South Korea and Japan share common interests in maintaining peace and stability on the Korean Peninsula, leading to mutual exchanges of information regarding the North and joint responses to related issues, Ambassador Shin Kak-soo said in an interview with Yonhap News Agency.

“(Such cooperation) has helped us significantly to pull the situation on the Korean Peninsula in the intended direction,” he said. “Cooperation between South Korea and Japan has great significance going forward as we deal with the fluid, uncertain and unstable situation in North Korea.”

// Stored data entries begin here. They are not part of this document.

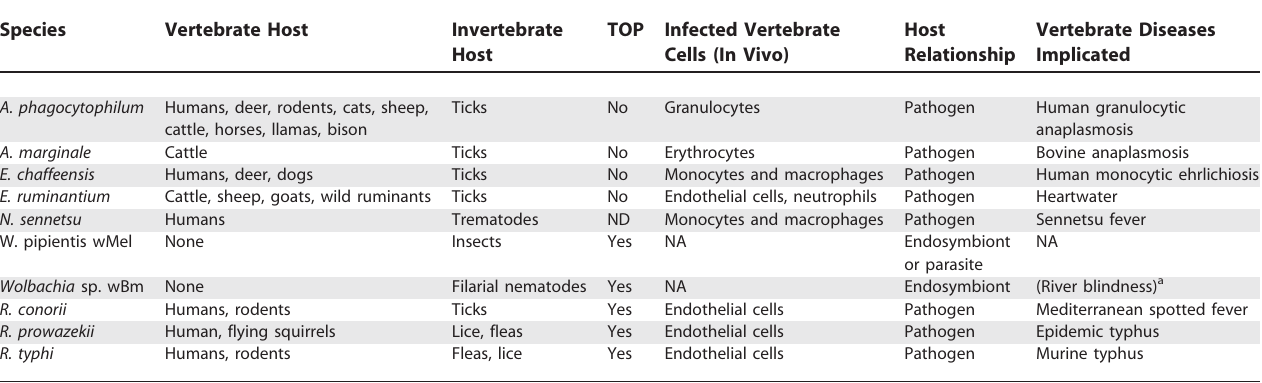
Table 1. Biological Characteristics of the Rickettsiales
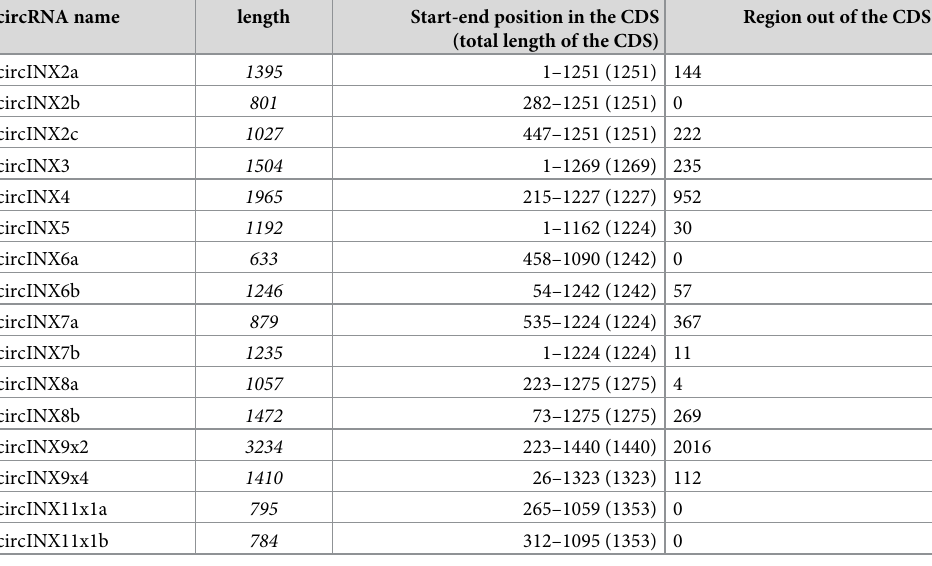
Table 1. Summary of identified Limax innexin circular RNAs (circRNAs) in the central nervous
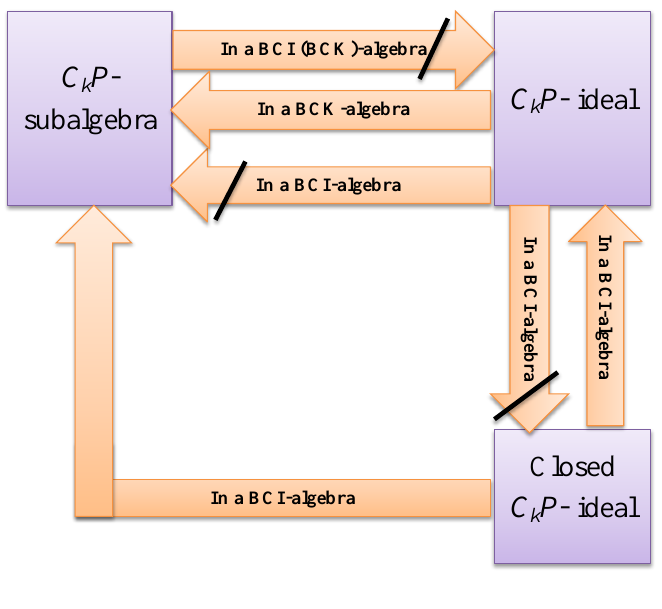
Figure 3. Algebraic relations part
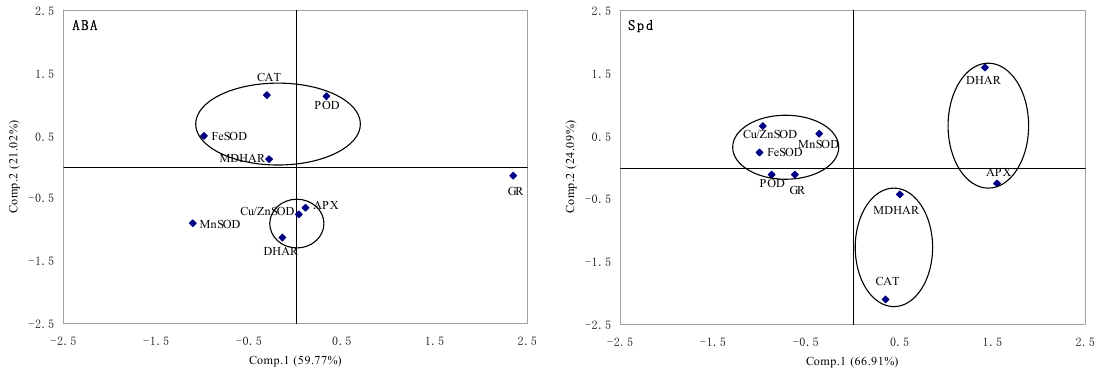
Figure 8. Quantitative real-time RT-PCR was used to analyze of ROS-scavenging enzyme genes expression treatment with Spd and normalized to β -actin . White clover leaves were sampled after 0, 3, 6, 12, 24, 48 and 72 h treatment. Data represent means of three replicates. Error bars representing standard errors and the different letters above the bars represent significant difference ( p < 0.05). Figure 3. Principal components analysis of ROS-scavenging enzyme genes expression under cold, drought, salt, heavy metal, ABA and Spd.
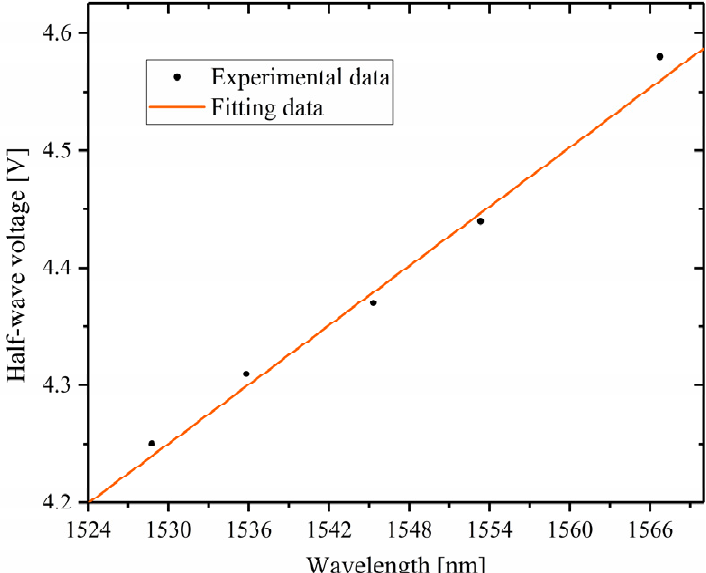
Figure 6. The half-wave voltage dispersion.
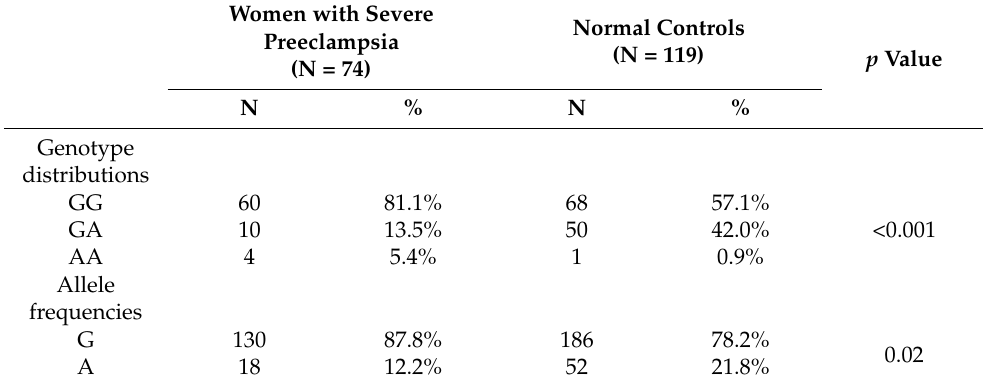
Table 3. Genotype distributions and allele frequencies of the NcoI polymorphism at the position -308 in the promoter region of the TNF- α gene among women with severe preeclampsia and normal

The ambassador stressed that bilateral cooperation must continue within that context, while in the short term, the two sides must work to ensure progress in international efforts to denuclearize the North.

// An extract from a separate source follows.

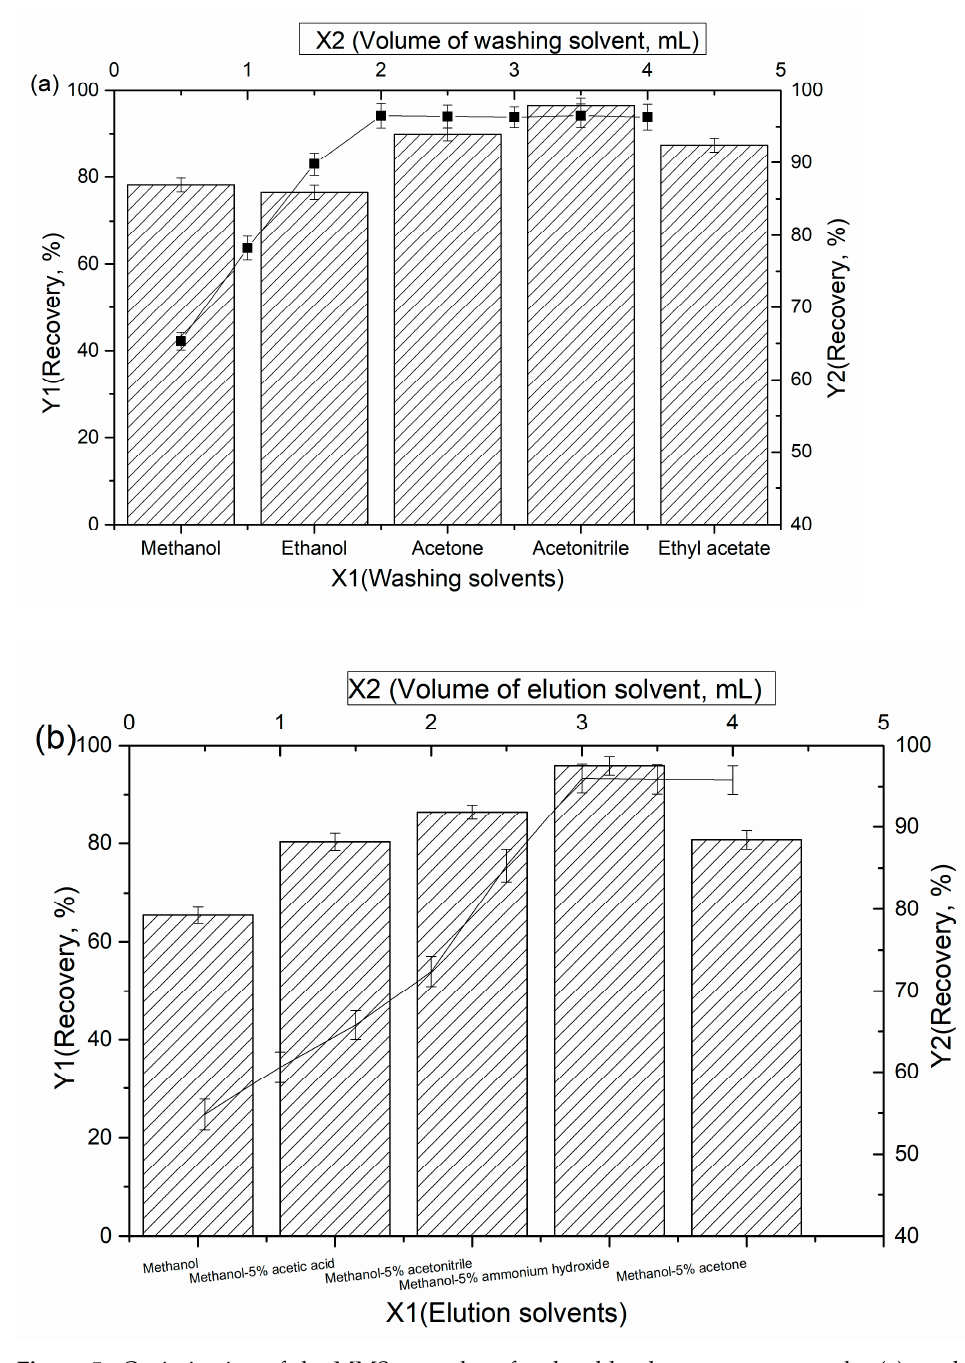
Figure 5. Optimization of the MMS procedure for the chlorobenzene compounds: ( a ) washing solvents, ( b ) elution solvents.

South Korea and Japan are members of the so-called “six-party talks,” which aim to dismantle North Korea’s nuclear weapons program in exchange for economic and political aid. The forum also includes China, Russia and the United States, but has been stalled for three years due to a North Korean boycott, and later, demands by Washington and Seoul that Pyongyang halt its uranium enrichment program before the talks resume.

On South Korea’s relations with Japan, Shin said the two sides must work toward finding a solution to the issue of compensation for Korean women forced into sexual slavery for Japan’s World War II military.

The issue has long been a thorn in relations between the countries as Tokyo refuses to provide individual compensation to the “comfort women,” claiming the matter was settled in a 1965 treaty. Japan colonized the Korean Peninsula from 1910-1945.

“The issue of ‘comfort women’ remains the most symbolic, and so our task this year is to actively work toward solving it,” the ambassador said. “We will try to solve the issue through close cooperation with the Japanese government, and in this manner, pursue a relationship of the 21st century in which both sides win and cooperate.”